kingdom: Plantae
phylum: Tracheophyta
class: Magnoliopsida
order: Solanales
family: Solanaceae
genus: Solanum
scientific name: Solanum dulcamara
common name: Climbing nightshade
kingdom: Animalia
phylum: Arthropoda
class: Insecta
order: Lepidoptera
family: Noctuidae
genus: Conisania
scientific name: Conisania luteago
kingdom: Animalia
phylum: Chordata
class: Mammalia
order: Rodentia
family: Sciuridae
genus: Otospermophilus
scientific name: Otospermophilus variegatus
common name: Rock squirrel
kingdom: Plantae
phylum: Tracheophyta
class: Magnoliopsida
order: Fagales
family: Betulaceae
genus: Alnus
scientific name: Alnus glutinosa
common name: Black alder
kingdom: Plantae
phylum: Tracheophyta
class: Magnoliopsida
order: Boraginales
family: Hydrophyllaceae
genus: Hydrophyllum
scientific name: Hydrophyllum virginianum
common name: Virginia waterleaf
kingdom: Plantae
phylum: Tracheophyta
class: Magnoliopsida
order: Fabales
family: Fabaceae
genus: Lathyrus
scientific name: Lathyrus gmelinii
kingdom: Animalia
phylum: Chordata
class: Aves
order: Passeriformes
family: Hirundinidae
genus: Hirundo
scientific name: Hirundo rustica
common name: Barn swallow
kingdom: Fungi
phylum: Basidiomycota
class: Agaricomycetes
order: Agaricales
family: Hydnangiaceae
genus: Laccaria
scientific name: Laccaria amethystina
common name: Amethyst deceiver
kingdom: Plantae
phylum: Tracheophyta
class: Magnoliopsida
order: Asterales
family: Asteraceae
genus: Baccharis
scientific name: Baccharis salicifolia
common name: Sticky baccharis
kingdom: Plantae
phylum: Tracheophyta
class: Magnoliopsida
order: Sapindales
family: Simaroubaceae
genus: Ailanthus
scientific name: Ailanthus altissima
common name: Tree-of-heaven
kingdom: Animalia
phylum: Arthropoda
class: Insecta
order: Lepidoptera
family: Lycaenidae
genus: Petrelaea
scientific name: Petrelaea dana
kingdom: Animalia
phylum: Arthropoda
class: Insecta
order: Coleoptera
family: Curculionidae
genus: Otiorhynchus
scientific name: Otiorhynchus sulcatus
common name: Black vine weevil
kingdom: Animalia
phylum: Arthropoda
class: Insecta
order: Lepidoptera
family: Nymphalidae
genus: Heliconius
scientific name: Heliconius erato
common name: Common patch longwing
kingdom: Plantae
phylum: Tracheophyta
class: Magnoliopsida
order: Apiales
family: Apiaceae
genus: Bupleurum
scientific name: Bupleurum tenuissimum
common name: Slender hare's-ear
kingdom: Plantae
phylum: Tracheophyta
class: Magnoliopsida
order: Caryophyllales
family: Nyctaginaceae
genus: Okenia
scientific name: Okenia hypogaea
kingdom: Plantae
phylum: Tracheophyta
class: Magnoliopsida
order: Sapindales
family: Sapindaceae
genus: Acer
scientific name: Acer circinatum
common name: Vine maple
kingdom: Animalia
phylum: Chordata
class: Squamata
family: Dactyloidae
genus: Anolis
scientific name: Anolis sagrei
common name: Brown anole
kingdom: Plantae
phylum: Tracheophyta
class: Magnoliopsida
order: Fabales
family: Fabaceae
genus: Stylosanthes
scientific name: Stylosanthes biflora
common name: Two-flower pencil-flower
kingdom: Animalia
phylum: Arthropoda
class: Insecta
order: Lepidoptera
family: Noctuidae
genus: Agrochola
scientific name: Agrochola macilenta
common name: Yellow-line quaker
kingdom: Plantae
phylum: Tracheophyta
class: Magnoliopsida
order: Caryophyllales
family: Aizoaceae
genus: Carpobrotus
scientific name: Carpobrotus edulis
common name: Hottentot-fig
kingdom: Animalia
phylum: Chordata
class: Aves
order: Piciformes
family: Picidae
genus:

● **Brief**
Put every line of the listing above into a Markdown table with two columns, Row and Text, where Row holds the row number and Text holds the line. Leave out any blank lines.

● **Complete answer**
| Row | Text |
|---|---|
| 1 | kingdom: Plantae |
| 2 | phylum: Tracheophyta |
| 3 | class: Magnoliopsida |
| 4 | order: Solanales |
| 5 | family: Solanaceae |
| 6 | genus: Solanum |
| 7 | scientific name: Solanum dulcamara |
| 8 | common name: Climbing nightshade |
| 9 | kingdom: Animalia |
| 10 | phylum: Arthropoda |
| 11 | class: Insecta |
| 12 | order: Lepidoptera |
| 13 | family: Noctuidae |
| 14 | genus: Conisania |
| 15 | scientific name: Conisania luteago |
| 16 | kingdom: Animalia |
| 17 | phylum: Chordata |
| 18 | class: Mammalia |
| 19 | order: Rodentia |
| 20 | family: Sciuridae |
| 21 | genus: Otospermophilus |
| 22 | scientific name: Otospermophilus variegatus |
| 23 | common name: Rock squirrel |
| 24 | kingdom: Plantae |
| 25 | phylum: Tracheophyta |
| 26 | class: Magnoliopsida |
| 27 | order: Fagales |
| 28 | family: Betulaceae |
| 29 | genus: Alnus |
| 30 | scientific name: Alnus glutinosa |
| 31 | common name: Black alder |
| 32 | kingdom: Plantae |
| 33 | phylum: Tracheophyta |
| 34 | class: Magnoliopsida |
| 35 | order: Boraginales |
| 36 | family: Hydrophyllaceae |
| 37 | genus: Hydrophyllum |
| 38 | scientific name: Hydrophyllum virginianum |
| 39 | common name: Virginia waterleaf |
| 40 | kingdom: Plantae |
| 41 | phylum: Tracheophyta |
| 42 | class: Magnoliopsida |
| 43 | order: Fabales |
| 44 | family: Fabaceae |
| 45 | genus: Lathyrus |
| 46 | scientific name: Lathyrus gmelinii |
| 47 | kingdom: Animalia |
| 48 | phylum: Chordata |
| 49 | class: Aves |
| 50 | order: Passeriformes |
| 51 | family: Hirundinidae |
| 52 | genus: Hirundo |
| 53 | scientific name: Hirundo rustica |
| 54 | common name: Barn swallow |
| 55 | kingdom: Fungi |
| 56 | phylum: Basidiomycota |
| 57 | class: Agaricomycetes |
| 58 | order: Agaricales |
| 59 | family: Hydnangiaceae |
| 60 | genus: Laccaria |
| 61 | scientific name: Laccaria amethystina |
| 62 | common name: Amethyst deceiver |
| 63 | kingdom: Plantae |
| 64 | phylum: Tracheophyta |
| 65 | class: Magnoliopsida |
| 66 | order: Asterales |
| 67 | family: Asteraceae |
| 68 | genus: Baccharis |
| 69 | scientific name: Baccharis salicifolia |
| 70 | common name: Sticky baccharis |
| 71 | kingdom: Plantae |
| 72 | phylum: Tracheophyta |
| 73 | class: Magnoliopsida |
| 74 | order: Sapindales |
| 75 | family: Simaroubaceae |
| 76 | genus: Ailanthus |
| 77 | scientific name: Ailanthus altissima |
| 78 | common name: Tree-of-heaven |
| 79 | kingdom: Animalia |
| 80 | phylum: Arthropoda |
| 81 | class: Insecta |
| 82 | order: Lepidoptera |
| 83 | family: Lycaenidae |
| 84 | genus: Petrelaea |
| 85 | scientific name: Petrelaea dana |
| 86 | kingdom: Animalia |
| 87 | phylum: Arthropoda |
| 88 | class: Insecta |
| 89 | order: Coleoptera |
| 90 | family: Curculionidae |
| 91 | genus: Otiorhynchus |
| 92 | scientific name: Otiorhynchus sulcatus |
| 93 | common name: Black vine weevil |
| 94 | kingdom: Animalia |
| 95 | phylum: Arthropoda |
| 96 | class: Insecta |
| 97 | order: Lepidoptera |
| 98 | family: Nymphalidae |
| 99 | genus: Heliconius |
| 100 | scientific name: Heliconius erato |
| 101 | common name: Common patch longwing |
| 102 | kingdom: Plantae |
| 103 | phylum: Tracheophyta |
| 104 | class: Magnoliopsida |
| 105 | order: Apiales |
| 106 | family: Apiaceae |
| 107 | genus: Bupleurum |
| 108 | scientific name: Bupleurum tenuissimum |
| 109 | common name: Slender hare's-ear |
| 110 | kingdom: Plantae |
| 111 | phylum: Tracheophyta |
| 112 | class: Magnoliopsida |
| 113 | order: Caryophyllales |
| 114 | family: Nyctaginaceae |
| 115 | genus: Okenia |
| 116 | scientific name: Okenia hypogaea |
| 117 | kingdom: Plantae |
| 118 | phylum: Tracheophyta |
| 119 | class: Magnoliopsida |
| 120 | order: Sapindales |
| 121 | family: Sapindaceae |
| 122 | genus: Acer |
| 123 | scientific name: Acer circinatum |
| 124 | common name: Vine maple |
| 125 | kingdom: Animalia |
| 126 | phylum: Chordata |
| 127 | class: Squamata |
| 128 | family: Dactyloidae |
| 129 | genus: Anolis |
| 130 | scientific name: Anolis sagrei |
| 131 | common name: Brown anole |
| 132 | kingdom: Plantae |
| 133 | phylum: Tracheophyta |
| 134 | class: Magnoliopsida |
| 135 | order: Fabales |
| 136 | family: Fabaceae |
| 137 | genus: Stylosanthes |
| 138 | scientific name: Stylosanthes biflora |
| 139 | common name: Two-flower pencil-flower |
| 140 | kingdom: Animalia |
| 141 | phylum: Arthropoda |
| 142 | class: Insecta |
| 143 | order: Lepidoptera |
| 144 | family: Noctuidae |
| 145 | genus: Agrochola |
| 146 | scientific name: Agrochola macilenta |
| 147 | common name: Yellow-line quaker |
| 148 | kingdom: Plantae |
| 149 | phylum: Tracheophyta |
| 150 | class: Magnoliopsida |
| 151 | order: Caryophyllales |
| 152 | family: Aizoaceae |
| 153 | genus: Carpobrotus |
| 154 | scientific name: Carpobrotus edulis |
| 155 | common name: Hottentot-fig |
| 156 | kingdom: Animalia |
| 157 | phylum: Chordata |
| 158 | class: Aves |
| 159 | order: Piciformes |
| 160 | family: Picidae |
| 161 | genus: |